Папа откашлялся, сел поудобнее, потом снял тюбетейку, ударил ею о ладонь левой руки и, словно не зная, что делать дальше, надел на голову.
— Ну так вот, сынок… Чаю хочешь?
— Нет, не хочется что-то.
— Вот так, сынок, ты ведь знаешь, кем я мечтал стать, когда был молодым. Я ведь тебе рассказывал.
— Вы мечтали стать милиционером.
— А почему меня не приняли в милицию, ты помнишь?
— Потому что вы были глухим.
— Не глухим, а просто плоховато слышал. А сейчас, сам знаешь, этот недуг как-то сам собой прошел. Ну так вот, ты помнишь, почему я мечтал стать милиционером?
— Потому что один милиционер спас вас от смерти, а сам умер.
— Не умер, а погиб. Погиб смертью храбрых, — вставил со стороны участковый.
— Чей портрет висит у нас дома на самом почетном месте? — продолжал допрос папа.
— Портрет покойного капитана Акрамова, — продолжал я отвечать без запинки.
На лбу папы заискрились мелкие капельки пота.
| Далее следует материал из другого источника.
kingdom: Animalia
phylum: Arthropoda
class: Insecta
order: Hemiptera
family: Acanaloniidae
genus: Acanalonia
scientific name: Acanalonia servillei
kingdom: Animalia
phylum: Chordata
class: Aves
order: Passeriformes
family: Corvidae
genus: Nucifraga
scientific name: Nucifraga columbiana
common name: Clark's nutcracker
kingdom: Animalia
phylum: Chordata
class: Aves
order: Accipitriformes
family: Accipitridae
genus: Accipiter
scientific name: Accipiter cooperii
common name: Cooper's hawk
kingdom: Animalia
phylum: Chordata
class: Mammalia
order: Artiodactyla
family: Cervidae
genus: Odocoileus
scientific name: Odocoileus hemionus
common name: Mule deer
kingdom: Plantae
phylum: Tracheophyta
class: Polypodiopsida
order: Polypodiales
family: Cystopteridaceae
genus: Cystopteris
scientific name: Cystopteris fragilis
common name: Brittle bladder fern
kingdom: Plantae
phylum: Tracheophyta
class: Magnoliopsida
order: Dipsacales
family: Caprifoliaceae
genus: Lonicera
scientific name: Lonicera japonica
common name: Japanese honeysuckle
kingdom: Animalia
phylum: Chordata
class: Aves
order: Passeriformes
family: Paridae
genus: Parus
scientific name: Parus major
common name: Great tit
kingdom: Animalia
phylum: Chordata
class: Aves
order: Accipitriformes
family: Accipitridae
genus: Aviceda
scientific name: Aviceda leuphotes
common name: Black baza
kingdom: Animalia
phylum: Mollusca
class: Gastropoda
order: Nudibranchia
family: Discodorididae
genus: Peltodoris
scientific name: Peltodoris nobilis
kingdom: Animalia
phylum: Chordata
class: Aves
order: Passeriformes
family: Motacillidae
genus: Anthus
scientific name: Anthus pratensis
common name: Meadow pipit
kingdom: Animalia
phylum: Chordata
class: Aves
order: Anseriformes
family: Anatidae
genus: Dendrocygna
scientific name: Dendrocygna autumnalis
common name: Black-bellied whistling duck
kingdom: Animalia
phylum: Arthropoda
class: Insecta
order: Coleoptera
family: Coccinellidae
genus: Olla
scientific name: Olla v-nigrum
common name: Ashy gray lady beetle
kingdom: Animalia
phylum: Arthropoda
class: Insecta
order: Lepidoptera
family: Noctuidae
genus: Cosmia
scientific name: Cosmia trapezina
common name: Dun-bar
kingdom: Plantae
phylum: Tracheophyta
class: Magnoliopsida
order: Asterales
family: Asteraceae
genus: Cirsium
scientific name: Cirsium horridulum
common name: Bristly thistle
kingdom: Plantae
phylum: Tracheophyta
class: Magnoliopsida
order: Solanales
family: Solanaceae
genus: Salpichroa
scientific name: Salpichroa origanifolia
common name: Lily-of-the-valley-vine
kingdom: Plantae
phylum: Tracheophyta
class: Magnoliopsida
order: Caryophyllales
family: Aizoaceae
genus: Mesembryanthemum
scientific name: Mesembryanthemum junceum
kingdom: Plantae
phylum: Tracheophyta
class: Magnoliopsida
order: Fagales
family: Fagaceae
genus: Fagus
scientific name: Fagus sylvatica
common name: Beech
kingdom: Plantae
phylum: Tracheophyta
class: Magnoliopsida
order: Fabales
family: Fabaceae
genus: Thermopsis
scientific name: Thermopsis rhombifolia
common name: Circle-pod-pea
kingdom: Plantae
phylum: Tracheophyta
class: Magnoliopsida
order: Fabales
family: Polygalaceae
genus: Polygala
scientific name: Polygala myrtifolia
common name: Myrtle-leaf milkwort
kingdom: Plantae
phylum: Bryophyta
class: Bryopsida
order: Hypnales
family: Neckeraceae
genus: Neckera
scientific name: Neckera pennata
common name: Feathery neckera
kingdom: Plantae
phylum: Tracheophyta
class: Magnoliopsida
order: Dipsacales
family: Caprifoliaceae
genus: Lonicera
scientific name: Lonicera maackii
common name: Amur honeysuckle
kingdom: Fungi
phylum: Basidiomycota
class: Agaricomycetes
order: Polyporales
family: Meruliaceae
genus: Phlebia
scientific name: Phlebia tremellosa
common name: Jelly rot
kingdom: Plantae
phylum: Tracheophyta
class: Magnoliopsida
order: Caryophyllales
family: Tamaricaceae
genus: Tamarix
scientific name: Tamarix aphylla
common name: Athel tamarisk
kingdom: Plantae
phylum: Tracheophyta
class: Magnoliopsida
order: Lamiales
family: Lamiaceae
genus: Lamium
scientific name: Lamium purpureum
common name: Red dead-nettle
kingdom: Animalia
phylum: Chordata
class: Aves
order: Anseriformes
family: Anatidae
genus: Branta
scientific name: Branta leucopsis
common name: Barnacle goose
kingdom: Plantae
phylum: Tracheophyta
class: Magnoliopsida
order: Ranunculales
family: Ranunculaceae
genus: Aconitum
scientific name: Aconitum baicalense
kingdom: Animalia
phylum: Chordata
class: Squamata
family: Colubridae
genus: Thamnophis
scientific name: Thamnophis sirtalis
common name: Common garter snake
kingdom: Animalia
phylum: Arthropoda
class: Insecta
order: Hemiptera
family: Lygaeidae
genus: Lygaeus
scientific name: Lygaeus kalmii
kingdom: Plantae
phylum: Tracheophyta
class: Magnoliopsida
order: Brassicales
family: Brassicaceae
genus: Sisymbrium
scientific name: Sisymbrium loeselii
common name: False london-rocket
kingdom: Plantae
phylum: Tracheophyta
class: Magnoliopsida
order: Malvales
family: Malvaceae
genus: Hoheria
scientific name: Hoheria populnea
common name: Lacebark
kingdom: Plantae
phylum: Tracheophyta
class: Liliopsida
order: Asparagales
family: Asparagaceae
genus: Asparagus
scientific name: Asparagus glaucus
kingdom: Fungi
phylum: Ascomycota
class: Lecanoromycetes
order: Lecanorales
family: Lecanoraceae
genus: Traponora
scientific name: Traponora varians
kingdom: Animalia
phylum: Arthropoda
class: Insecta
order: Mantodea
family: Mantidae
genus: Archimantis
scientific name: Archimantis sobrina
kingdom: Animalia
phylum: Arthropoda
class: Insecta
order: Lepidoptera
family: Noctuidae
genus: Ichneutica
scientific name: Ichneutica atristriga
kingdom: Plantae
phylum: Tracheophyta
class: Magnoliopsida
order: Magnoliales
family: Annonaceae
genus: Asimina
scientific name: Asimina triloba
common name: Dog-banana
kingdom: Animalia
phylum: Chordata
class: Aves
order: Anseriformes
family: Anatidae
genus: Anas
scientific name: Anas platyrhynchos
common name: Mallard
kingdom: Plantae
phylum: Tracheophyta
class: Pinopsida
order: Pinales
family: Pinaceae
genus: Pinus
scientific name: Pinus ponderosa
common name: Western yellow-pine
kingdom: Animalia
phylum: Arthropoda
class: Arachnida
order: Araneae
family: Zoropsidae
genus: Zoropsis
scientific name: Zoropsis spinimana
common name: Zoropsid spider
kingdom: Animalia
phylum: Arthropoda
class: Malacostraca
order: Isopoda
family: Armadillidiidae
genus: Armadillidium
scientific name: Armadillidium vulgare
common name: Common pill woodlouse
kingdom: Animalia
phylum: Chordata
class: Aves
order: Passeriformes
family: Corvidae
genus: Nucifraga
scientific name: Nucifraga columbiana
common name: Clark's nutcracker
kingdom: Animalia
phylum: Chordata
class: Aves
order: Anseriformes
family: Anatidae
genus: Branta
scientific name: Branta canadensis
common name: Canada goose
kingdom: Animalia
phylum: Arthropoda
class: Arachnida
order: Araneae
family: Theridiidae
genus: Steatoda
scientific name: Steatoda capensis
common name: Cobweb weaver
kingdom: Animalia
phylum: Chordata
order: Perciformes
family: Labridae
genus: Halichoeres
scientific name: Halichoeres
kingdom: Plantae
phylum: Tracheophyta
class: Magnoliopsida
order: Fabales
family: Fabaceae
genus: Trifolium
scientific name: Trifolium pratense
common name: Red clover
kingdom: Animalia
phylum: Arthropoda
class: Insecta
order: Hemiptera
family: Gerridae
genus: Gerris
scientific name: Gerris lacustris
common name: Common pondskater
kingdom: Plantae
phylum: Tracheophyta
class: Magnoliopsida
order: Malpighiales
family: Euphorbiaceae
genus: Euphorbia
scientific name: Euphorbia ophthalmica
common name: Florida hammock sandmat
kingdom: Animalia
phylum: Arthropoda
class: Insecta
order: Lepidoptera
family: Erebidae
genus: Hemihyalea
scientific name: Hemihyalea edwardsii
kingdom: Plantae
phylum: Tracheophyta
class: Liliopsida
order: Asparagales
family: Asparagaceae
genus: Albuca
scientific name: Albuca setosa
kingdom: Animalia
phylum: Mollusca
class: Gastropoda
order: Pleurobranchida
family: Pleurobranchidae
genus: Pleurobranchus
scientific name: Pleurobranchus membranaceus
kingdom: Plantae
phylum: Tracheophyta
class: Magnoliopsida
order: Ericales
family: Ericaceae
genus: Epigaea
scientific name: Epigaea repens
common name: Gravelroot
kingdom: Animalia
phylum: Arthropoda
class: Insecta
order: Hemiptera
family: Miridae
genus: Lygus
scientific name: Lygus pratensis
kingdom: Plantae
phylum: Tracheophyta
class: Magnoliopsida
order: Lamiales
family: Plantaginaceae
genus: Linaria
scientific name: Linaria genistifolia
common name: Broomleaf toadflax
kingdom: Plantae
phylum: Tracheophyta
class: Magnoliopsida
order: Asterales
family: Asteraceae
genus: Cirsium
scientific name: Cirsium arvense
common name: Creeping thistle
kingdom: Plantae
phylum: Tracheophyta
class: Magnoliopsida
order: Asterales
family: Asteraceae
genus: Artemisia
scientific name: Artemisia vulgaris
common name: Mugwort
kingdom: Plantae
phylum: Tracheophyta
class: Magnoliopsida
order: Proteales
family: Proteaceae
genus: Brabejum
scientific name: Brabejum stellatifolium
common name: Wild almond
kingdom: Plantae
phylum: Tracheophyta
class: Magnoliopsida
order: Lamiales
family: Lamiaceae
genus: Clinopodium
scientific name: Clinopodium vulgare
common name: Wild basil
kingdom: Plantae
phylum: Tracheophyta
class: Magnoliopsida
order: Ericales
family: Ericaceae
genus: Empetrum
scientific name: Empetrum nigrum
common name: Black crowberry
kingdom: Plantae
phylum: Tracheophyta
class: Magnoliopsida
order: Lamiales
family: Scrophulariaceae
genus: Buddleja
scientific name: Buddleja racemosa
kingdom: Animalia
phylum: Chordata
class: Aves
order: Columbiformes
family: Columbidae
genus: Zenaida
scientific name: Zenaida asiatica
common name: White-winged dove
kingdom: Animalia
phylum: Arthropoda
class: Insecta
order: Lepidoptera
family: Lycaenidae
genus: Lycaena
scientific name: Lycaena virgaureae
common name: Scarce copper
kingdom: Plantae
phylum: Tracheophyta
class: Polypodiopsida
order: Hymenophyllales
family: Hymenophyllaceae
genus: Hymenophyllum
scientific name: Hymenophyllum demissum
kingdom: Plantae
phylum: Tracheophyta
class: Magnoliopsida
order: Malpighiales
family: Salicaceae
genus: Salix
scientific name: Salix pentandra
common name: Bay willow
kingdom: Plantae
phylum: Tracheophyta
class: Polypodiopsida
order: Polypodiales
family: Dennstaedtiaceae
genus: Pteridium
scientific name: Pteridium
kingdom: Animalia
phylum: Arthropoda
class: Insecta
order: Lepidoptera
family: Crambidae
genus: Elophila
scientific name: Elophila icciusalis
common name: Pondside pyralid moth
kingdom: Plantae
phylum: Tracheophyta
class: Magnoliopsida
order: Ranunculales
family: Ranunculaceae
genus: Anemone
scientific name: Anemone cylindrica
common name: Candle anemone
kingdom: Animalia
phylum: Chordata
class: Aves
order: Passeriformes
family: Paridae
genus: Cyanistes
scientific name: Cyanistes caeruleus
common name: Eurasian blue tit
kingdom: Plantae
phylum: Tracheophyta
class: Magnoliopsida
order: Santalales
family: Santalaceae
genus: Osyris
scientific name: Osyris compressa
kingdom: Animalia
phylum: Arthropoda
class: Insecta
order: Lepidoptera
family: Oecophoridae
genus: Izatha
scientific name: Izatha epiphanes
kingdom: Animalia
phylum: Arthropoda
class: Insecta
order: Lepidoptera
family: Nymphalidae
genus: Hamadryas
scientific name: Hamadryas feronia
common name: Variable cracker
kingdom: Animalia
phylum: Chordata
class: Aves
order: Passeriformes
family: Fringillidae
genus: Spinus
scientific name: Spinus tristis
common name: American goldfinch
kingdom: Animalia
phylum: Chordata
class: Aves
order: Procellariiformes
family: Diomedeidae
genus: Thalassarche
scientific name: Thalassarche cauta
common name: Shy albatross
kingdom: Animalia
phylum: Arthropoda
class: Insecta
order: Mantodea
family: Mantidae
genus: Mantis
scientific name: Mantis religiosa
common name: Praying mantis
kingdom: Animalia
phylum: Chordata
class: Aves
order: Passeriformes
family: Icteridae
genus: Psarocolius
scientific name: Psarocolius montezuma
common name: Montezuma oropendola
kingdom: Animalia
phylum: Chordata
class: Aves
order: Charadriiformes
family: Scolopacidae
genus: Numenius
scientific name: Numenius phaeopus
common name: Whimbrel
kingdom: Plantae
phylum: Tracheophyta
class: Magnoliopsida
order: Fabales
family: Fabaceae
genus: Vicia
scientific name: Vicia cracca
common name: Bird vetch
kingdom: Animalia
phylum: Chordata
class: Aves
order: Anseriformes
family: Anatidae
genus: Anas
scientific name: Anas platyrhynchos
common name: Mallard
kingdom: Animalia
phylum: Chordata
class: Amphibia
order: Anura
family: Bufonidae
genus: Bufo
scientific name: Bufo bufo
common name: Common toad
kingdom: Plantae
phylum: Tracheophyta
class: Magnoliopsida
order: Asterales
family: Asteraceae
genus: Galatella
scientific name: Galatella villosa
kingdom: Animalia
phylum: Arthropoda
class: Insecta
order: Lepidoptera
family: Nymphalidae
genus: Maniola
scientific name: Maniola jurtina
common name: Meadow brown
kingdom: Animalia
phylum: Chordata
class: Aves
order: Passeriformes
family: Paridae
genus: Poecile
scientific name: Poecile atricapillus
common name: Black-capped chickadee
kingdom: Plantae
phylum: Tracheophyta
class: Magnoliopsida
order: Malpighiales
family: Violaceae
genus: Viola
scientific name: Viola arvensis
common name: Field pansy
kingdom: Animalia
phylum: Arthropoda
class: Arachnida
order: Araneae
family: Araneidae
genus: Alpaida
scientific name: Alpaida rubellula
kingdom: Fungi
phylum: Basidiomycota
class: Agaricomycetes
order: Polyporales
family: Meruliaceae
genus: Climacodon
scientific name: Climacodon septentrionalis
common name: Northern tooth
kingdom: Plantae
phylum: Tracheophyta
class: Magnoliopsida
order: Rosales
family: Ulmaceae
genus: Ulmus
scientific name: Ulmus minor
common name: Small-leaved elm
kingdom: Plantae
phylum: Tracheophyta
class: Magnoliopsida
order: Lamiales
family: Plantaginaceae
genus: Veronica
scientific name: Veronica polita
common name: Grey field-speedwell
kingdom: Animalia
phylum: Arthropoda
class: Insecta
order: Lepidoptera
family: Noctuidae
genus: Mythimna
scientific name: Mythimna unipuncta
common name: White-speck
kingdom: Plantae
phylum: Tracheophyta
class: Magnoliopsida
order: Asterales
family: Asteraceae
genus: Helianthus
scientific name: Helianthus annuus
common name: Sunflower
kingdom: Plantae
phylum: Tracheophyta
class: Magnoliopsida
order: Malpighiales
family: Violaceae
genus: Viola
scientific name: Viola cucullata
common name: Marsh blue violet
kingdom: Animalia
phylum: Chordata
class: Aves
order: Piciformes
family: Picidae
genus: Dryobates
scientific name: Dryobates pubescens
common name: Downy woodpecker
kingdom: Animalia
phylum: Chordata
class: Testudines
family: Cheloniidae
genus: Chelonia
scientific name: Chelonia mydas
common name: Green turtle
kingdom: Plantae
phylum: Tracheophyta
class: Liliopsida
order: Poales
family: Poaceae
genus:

Он поискал в карманах носовой платок и, не найдя, хотел вытереть лоб уголком дастархана, но бабушка тотчас подала голос:
— Хоть ты и седеть начал, Кузы, а ведешь себя, как ребенок. Оставь дастархан в покое!
— Седеть-то я начал, — не сдался папа, хотя оставил дастархан в покое, — но каково втолковать что-нибудь в башку вашего Хашимджана, вы ведь не знаете!
— Ну, не так уж он глуп!
Начиналась обычная между отцом и бабушкой дискуссия: хороший я или плохой. Если папа говорит «плохой», бабушка твердит обратное, а если бабушка говорит «плохой», то папа утверждает, что я отличный малый. Словом, подобная ситуация многим знакома, даже рассказывать неинтересно…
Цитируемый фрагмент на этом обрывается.